This is indeed a somewhat awkward use of Bestellung.
Bestellung usually means
1) The act of ordering something
2) The list of things that were ordered
However, in the sentence
Ihre Bestellung mit 50 Mausefallen wurde versandt.
neither of the two applies. The author of that sentence obviously uses Bestellung in a third way, namely
3) Contents of the shipment / the things themselves that were ordered
This is a metonymical use of Bestellung: the word is used not for what it is originally intended, but to name a thing somehow closely related to that original meaning. In the concrete case, there is a leap from "the list of things" to "the things themselves". This is of in principle legitimate, especially in poetry. Also between Meaning (1) and (2) there is a metonymical relationship: from "act of ordering" to "the list of things ordered".
I suppose that this is rather a result of lazyness or sloppyness on the side of the people working for those delivery services, not an effect of their love for rhetoric figures (or knowledge of them).
Now, if you accept the use of Bestellung with meaning (3) as "the items that were ordered", then the use of mit seems more or less an acceptable solution. I would not know what preposition to use instead.
? Ihre Bestellung von 50 Mausefallen wurde versandt.
? Ihre Bestellung über 50 Mausefallen wurde versandt.
? Ihre Bestellung auf 50 Mausefallen wurde versandt.
All these are a bit awkward, although not completely impossible.
A stylistically clean way to say it would be:
Sie haben bei uns 50 Mausefallen bestellt. Wir haben die Bestellung bearbeitet, und das Paket ist jetzt unterwegs zu Ihnen.
This avoids unusual metonymies (Bestellung is used here in Meaning 2, which is a metonymy, but I think this is so established usage that it does not hurt anymore), and verbs refer to subjects that totally fit the standard: a parcel can be on the way, an order can be executed.

### Input data
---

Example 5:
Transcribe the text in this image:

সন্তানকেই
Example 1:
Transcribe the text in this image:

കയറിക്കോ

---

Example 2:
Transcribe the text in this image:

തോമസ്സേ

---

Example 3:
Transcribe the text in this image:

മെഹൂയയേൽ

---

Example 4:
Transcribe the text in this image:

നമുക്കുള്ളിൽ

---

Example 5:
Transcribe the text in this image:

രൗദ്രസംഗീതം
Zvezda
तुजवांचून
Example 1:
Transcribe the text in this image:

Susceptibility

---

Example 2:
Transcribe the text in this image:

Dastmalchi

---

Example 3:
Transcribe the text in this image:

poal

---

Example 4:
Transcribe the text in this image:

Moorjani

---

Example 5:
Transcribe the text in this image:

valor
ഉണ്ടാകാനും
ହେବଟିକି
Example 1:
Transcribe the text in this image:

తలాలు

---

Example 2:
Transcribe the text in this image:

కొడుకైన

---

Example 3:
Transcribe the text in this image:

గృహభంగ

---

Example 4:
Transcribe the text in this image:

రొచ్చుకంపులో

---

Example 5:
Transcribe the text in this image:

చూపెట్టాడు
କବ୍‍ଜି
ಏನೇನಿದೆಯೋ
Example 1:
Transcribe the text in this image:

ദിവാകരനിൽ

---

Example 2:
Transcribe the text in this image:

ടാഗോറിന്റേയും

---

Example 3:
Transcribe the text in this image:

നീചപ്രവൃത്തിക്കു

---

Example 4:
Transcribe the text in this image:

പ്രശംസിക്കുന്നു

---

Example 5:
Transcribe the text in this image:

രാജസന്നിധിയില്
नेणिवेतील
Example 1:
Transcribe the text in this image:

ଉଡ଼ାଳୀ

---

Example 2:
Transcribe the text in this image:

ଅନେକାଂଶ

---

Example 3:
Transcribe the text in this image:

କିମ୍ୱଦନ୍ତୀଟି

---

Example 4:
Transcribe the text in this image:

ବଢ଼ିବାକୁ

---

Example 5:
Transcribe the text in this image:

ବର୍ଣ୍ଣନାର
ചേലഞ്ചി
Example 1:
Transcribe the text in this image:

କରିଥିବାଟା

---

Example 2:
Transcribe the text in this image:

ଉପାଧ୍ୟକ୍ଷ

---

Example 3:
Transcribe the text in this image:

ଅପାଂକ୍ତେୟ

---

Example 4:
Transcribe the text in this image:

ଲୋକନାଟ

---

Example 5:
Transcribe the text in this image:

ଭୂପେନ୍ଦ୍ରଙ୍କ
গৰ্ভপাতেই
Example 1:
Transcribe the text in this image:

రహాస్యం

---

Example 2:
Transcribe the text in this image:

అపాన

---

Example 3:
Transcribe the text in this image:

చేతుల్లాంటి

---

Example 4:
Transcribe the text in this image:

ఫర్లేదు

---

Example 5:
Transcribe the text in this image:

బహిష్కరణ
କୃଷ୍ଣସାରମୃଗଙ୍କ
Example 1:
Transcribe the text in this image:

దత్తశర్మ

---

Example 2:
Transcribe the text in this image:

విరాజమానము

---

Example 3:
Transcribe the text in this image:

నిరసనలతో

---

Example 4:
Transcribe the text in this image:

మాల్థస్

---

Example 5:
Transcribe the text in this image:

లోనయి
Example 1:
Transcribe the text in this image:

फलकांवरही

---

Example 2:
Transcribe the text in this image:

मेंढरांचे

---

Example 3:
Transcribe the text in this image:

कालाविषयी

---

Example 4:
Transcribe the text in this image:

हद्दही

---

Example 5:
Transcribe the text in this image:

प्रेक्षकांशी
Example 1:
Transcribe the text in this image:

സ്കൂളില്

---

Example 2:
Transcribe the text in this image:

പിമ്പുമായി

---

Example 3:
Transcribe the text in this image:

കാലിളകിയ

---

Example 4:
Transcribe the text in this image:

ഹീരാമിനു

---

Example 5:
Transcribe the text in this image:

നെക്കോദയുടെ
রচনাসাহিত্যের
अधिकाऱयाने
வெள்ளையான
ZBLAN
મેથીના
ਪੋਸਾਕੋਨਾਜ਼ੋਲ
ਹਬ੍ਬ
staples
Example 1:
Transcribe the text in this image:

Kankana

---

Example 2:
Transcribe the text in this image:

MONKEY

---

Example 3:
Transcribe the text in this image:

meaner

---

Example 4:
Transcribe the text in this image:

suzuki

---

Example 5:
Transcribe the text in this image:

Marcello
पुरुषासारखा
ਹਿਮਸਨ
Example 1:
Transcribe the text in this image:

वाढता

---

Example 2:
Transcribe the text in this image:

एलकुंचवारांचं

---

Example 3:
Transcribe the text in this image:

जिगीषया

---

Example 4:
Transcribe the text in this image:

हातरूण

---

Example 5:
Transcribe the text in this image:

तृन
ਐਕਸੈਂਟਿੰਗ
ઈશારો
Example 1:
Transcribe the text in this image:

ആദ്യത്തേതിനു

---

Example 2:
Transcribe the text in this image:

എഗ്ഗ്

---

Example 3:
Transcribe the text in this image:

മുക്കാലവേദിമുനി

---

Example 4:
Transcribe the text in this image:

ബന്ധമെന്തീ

### Activity
Quote the whole explanation of the German word Bestellung word for word. The listing has no connection to the explanation of the German word Bestellung.

### Output of the exercise
This is indeed a somewhat awkward use of Bestellung.
Bestellung usually means
1) The act of ordering something
2) The list of things that were ordered
However, in the sentence
Ihre Bestellung mit 50 Mausefallen wurde versandt.
neither of the two applies. The author of that sentence obviously uses Bestellung in a third way, namely
3) Contents of the shipment / the things themselves that were ordered
This is a metonymical use of Bestellung: the word is used not for what it is originally intended, but to name a thing somehow closely related to that original meaning. In the concrete case, there is a leap from "the list of things" to "the things themselves". This is of in principle legitimate, especially in poetry. Also between Meaning (1) and (2) there is a metonymical relationship: from "act of ordering" to "the list of things ordered".
I suppose that this is rather a result of lazyness or sloppyness on the side of the people working for those delivery services, not an effect of their love for rhetoric figures (or knowledge of them).
Now, if you accept the use of Bestellung with meaning (3) as "the items that were ordered", then the use of mit seems more or less an acceptable solution. I would not know what preposition to use instead.
? Ihre Bestellung von 50 Mausefallen wurde versandt.
? Ihre Bestellung über 50 Mausefallen wurde versandt.
? Ihre Bestellung auf 50 Mausefallen wurde versandt.
All these are a bit awkward, although not completely impossible.
A stylistically clean way to say it would be:
Sie haben bei uns 50 Mausefallen bestellt. Wir haben die Bestellung bearbeitet, und das Paket ist jetzt unterwegs zu Ihnen.
This avoids unusual metonymies (Bestellung is used here in Meaning 2, which is a metonymy, but I think this is so established usage that it does not hurt anymore), and verbs refer to subjects that totally fit the standard: a parcel can be on the way, an order can be executed.